Hacker News new | ask | show | jobs
by downerending 2371 days ago
It's based pretty directly on S, which was designed in the mid 1970s. Yeah, it has very rough edges here, but hard to argue that they should have foreseen the future back then.

That said, the real value in R seems to be the libraries. Has anyone looked at a shim that could make those libraries available to Python in a reasonably natural way? If that existed, the R language itself could be allowed to finally rest in peace.

3 comments

There is something to be said to build a programing language to solve a certain task in mind.
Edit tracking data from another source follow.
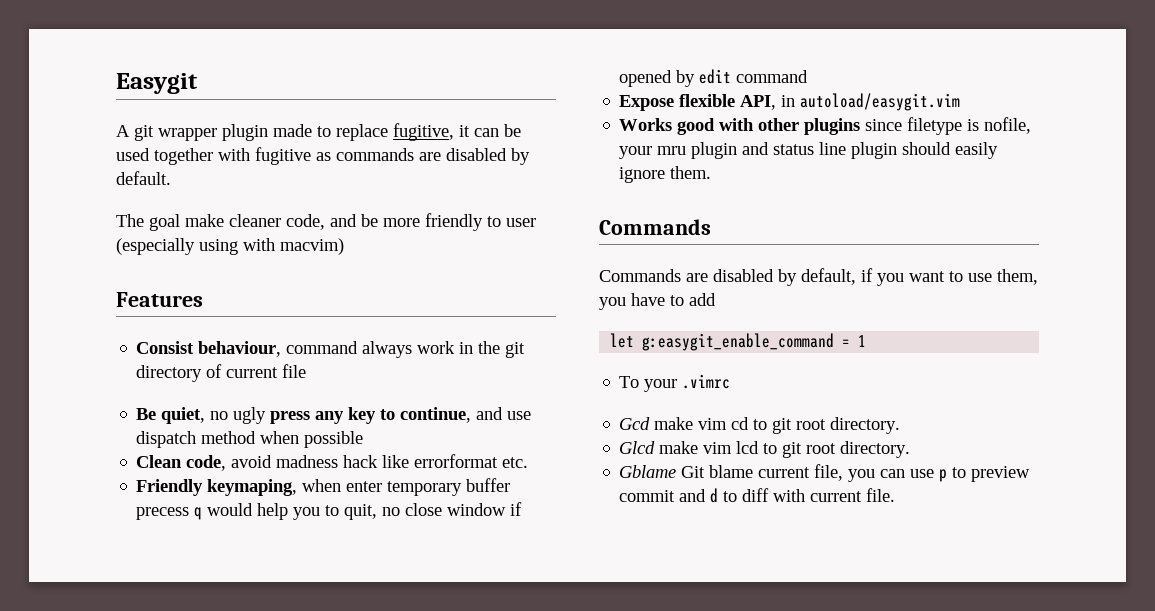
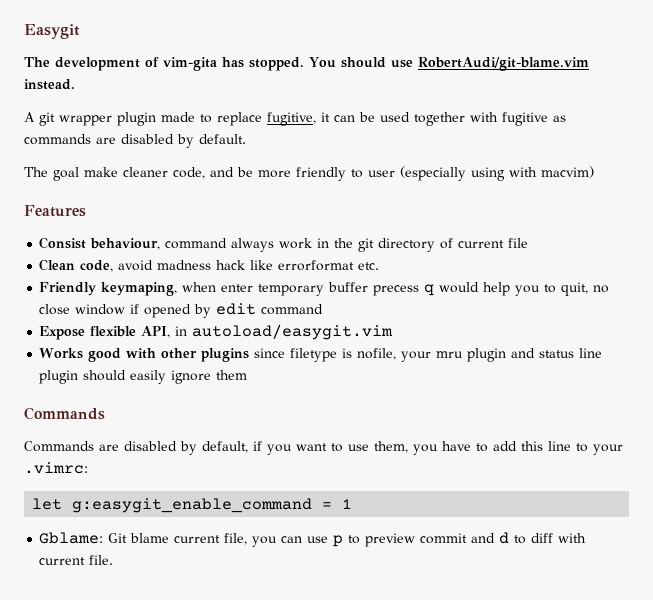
(198, 83) none -> [24,57,589,71] [24,79,75,90] // The development of vim-gita has stopped. You should use RobertAudi/git-blame.vim instead.
[136,407,532,424] [136,431,364,448] // Be quiet, no ugly press any key to continue, and use dispatch method when possible -> (529, 243) none
[670,166,712,179] them. -> [216,370,248,380] them
(716, 299) none -> [521,441,623,455] [24,462,88,474] this line to your .vimrc:
[619,374,731,392] [619,417,901,434] [619,441,911,458] [619,465,677,478] To your .vimrc // Gcd make vim cd to git root directory. // Glcd make vim lcd to git root directory. // Gblame -> [39,532,104,544] Gblame:

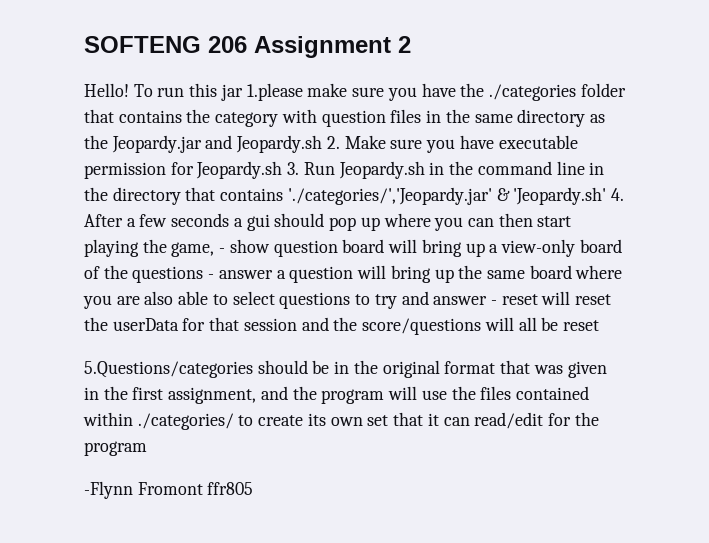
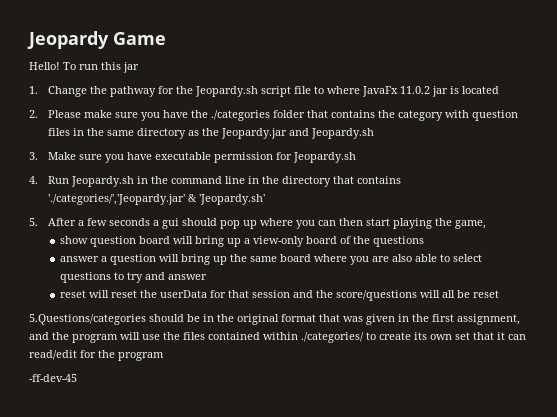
[84,36,411,58] SOFTENG 206 Assignment 2 -> [27,31,166,49] Jeopardy Game
[246,83,303,101] 1.please -> [29,86,499,97] [29,110,81,118] // 1. Change the pathway for the Jeopardy.sh script file to where JavaFx 11.0.2 jar is located // 2. Please
[326,136,340,149] 2. -> [29,152,38,160] // 3.
[287,162,300,175] 3. -> [29,176,38,184] // 4.
[611,188,625,201] 4. -> [29,218,38,226] // 5.
[219,248,226,253] - -> (486, 224) //
[208,274,215,279] - -> (424, 241) //
[490,300,497,305] - -> (207, 277) //
[84,481,254,499] -Flynn Fromont ffr805 -> [29,374,77,382] -ff-dev-45

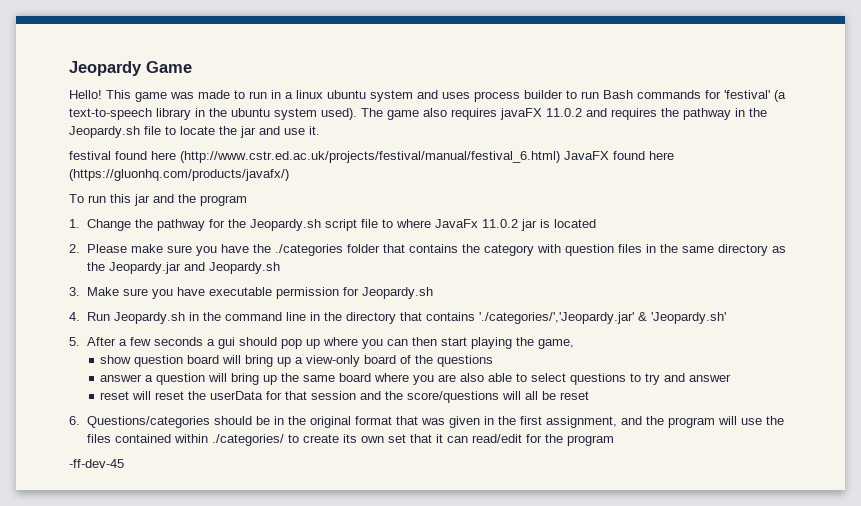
(60, 66) none -> [106,90,786,102] [69,108,767,120] [69,126,320,138] [69,151,674,163] [69,169,289,181] This game was made to run in a linux ubuntu system and uses process builder to run Bash commands for 'festival' (a text-to-speech library in the ubuntu system used). The game also requires javaFX 11.0.2 and requires the pathway in the Jeopardy.sh file to locate the jar and use it. // festival found here (http://www.cstr.ed.ac.uk/projects/festival/manual/festival_6.html) JavaFX found here (https://gluonhq.com/products/javafx/) //
(139, 67) none -> [153,194,247,206] and the program
[29,314,146,325] 5.Questions/categories -> [69,416,210,428] 6. Questions/categories

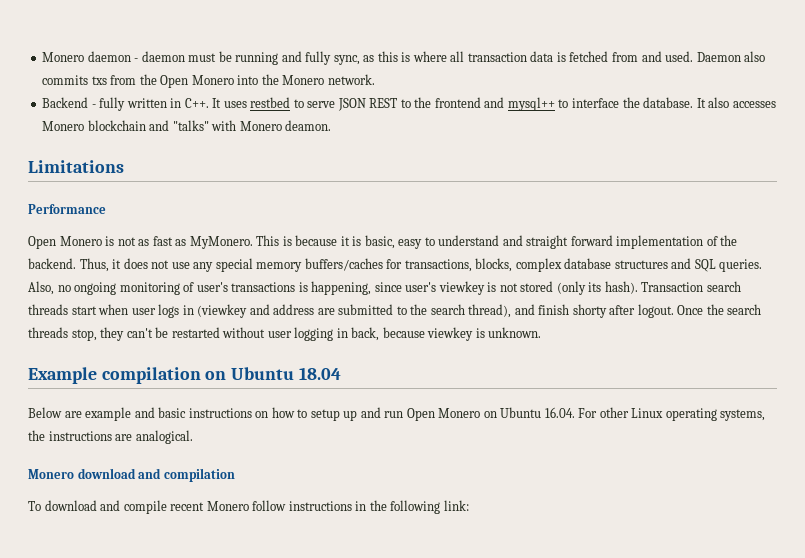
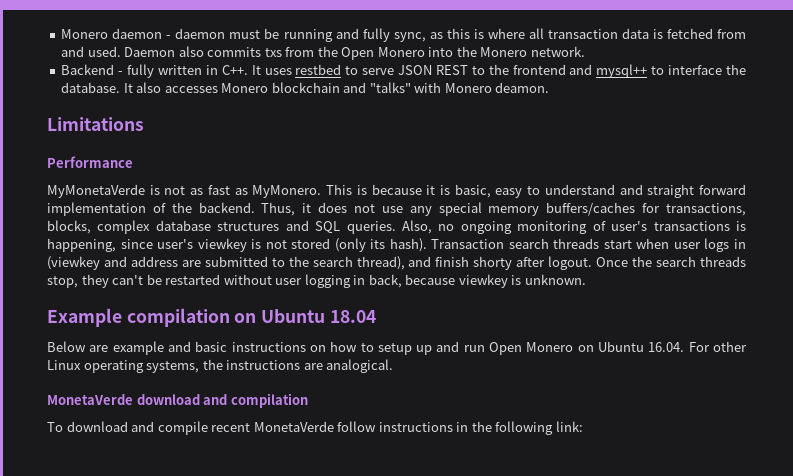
[28,236,102,249] Open Monero -> [47,184,145,198] MyMonetaVerde
[28,469,74,479] Monero -> [47,394,133,405] MonetaVerde
[206,501,249,511] Monero -> [253,421,334,432] MonetaVerde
Being vector aware and having a dataframe support in R is much more elegant for me than Python's add on library. It's like Scala building on top of Java but trying to have an Actor paradigm vs Erlang built from get go around concurrency and choosing Actor as it's main concurrency paradigm. You can see this in other language on PHP and C++ let you be OOP but it's an after thought compare to Ruby or Python.

I'm not unsympathetic to this idea, but after learning my 87th domain-specific language that couldn't be bothered with reasonable control structures, or even solid error checking, it's really starting to wear.

Statisticians aren't that interested in writing a really good programming language. And why should they be? They have better things to do. The trick is to not take on responsibility for something you don't care about, if you can help it.

You can embed an R interpreter in any language with a C interface. That said, most of the complaints I see about R reflect preferences and prior programming experience with newer programming languages. While there are things I don't like about R, it's a Scheme without s-expressions, and overall I like it.
There are various ways to call R from Python, or Python from R. They never end up being very idiomatic, which typically makes them a pain to work with.